From East Tanfield you will follow one of several waggon ways that led to Causey Arch. Horses pulled wagons holding four tons of coal along this route above the increasingly steep slopes of the Causey Gill gorge - in many places embankments had to be built to ensure a level route for the wooden rails. Today it is a peaceful path but in its short heyday, from 1725 to the 1740s, the track saw hundreds of waggons, each only 50yds (46m) apart, carry their loads of coal towards the bridge.

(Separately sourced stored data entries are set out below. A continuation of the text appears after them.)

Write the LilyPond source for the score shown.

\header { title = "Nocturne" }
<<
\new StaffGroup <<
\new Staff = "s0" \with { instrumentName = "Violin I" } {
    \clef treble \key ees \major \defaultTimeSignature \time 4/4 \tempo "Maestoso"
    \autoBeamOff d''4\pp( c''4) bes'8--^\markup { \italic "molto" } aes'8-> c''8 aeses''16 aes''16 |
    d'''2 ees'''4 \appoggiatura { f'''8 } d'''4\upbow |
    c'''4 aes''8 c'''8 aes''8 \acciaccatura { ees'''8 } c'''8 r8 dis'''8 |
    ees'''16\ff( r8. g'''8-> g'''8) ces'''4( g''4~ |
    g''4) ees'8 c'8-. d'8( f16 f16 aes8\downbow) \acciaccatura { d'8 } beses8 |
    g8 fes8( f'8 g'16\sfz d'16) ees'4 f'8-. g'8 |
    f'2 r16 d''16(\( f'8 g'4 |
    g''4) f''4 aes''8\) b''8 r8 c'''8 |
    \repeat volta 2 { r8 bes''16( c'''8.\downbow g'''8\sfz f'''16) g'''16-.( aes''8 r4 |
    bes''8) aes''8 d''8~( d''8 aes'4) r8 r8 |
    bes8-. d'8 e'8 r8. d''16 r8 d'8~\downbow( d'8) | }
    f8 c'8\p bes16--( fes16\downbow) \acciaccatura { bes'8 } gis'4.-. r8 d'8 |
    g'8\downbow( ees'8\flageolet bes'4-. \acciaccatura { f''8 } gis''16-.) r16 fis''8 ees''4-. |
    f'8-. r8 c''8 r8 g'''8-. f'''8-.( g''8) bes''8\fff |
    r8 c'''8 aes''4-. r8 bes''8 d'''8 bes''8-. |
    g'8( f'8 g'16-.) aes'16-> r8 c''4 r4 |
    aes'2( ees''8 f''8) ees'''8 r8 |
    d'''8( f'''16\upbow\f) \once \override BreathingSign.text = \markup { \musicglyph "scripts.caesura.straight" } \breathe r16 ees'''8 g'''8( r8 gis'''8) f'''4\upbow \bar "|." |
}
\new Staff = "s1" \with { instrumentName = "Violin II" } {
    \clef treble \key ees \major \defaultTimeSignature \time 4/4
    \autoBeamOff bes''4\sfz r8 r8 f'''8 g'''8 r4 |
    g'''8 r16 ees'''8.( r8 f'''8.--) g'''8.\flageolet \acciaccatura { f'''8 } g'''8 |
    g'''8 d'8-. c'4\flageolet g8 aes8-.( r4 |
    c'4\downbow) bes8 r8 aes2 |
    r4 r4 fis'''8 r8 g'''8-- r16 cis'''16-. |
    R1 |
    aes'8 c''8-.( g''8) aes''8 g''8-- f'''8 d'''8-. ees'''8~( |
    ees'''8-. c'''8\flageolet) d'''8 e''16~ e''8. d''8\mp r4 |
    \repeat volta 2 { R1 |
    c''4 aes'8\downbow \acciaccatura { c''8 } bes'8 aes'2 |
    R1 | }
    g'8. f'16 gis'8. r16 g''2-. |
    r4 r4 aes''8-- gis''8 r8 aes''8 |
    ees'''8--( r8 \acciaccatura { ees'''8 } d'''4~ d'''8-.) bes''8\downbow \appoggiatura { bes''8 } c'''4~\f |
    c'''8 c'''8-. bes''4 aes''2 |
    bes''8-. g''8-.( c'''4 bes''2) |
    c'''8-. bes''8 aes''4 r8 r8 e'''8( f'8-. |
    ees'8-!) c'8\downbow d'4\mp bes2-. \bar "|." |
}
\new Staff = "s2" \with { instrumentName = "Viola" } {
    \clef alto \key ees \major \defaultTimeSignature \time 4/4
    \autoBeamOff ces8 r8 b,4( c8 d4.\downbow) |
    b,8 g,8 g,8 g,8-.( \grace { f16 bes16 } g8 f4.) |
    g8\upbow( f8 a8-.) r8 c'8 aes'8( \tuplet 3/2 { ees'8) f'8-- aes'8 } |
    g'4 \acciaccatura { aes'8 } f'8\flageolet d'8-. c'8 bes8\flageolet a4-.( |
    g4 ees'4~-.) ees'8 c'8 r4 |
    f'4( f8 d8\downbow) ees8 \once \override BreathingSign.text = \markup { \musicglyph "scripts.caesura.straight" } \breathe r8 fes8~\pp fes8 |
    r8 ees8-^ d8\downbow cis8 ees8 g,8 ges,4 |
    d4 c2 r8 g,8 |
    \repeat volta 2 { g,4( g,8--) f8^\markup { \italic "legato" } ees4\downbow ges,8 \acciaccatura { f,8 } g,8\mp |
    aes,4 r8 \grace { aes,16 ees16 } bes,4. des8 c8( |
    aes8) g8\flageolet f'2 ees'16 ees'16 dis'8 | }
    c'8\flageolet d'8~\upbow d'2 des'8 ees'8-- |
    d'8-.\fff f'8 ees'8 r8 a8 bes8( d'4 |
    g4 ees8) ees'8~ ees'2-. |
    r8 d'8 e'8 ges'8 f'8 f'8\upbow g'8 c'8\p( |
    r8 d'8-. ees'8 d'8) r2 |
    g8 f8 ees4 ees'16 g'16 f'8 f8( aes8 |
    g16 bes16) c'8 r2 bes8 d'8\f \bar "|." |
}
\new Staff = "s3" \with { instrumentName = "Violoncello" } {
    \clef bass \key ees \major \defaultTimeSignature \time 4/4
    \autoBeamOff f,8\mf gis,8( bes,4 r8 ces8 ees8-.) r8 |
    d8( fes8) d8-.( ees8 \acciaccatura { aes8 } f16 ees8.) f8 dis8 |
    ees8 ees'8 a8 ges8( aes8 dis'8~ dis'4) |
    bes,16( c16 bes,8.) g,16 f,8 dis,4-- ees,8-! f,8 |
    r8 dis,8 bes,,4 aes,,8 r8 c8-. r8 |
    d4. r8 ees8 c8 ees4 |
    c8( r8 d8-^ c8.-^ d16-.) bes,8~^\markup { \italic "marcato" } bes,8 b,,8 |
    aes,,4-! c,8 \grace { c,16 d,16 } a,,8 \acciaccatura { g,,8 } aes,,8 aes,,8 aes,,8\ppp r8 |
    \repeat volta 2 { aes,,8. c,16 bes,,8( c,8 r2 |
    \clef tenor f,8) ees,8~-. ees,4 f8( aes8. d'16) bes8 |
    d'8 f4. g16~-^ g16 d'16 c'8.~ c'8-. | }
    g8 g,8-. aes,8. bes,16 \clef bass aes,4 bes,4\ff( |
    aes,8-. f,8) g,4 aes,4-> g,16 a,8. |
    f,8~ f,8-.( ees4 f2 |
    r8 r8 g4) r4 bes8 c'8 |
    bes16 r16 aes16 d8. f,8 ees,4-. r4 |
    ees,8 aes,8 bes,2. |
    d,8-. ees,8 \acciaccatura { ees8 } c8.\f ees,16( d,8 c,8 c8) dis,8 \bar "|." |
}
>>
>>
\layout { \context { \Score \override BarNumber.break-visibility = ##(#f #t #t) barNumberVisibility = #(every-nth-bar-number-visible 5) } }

Causey Arch is claimed to be the oldest railway bridge in the world. It was built by a local stonemason, Ralph Wood, for the Grand Allies, and at the time it was the largest single-span bridge, 105ft (32m) long and 80ft (24.4m) high. Wood relied on the same building techniques that the Romans used 16 centuries before. After railway activity stopped, the bridge quietly mouldered for almost 200 years until it was restored by Durham County Council in the 1980s. Below the bridge you can see where the Causey Burn was diverted through culverts to enable embankments to be constructed.

While you're there

Visit Beamish Open Air Museum, south east of Beamish Hall, with its reconstruction of an early 20th-century northern town. You can visit period shops, take a lesson in the village school, and even see how the dentist worked, as well as travel on a tram. The Home Farm has traditional farm animals.

Where to eat and drink

Opposite Causey Arch is the Beamish Park Hotel, which has both a bistro and a dining room. It also runs the Causey Arch Inn just across the road which serves a range of bar meals. Beamish Open Air Museum offers a wide variety of eating and drinking places - and a sweet factory!

What to look for

In the woodland around the waggon way beside Causey Gill you will be able to spot the downy birch tree, typical of the area. You can distinguish it from the silver birch by its rather greyer bark, which has horizontal grooves across it. The leaves are different, too - downy birch leaves are more rounded, and they tend to turn brown rather than yellow in the autumn. The name 'downy birch' comes from the small hairs that cover the tree's twigs.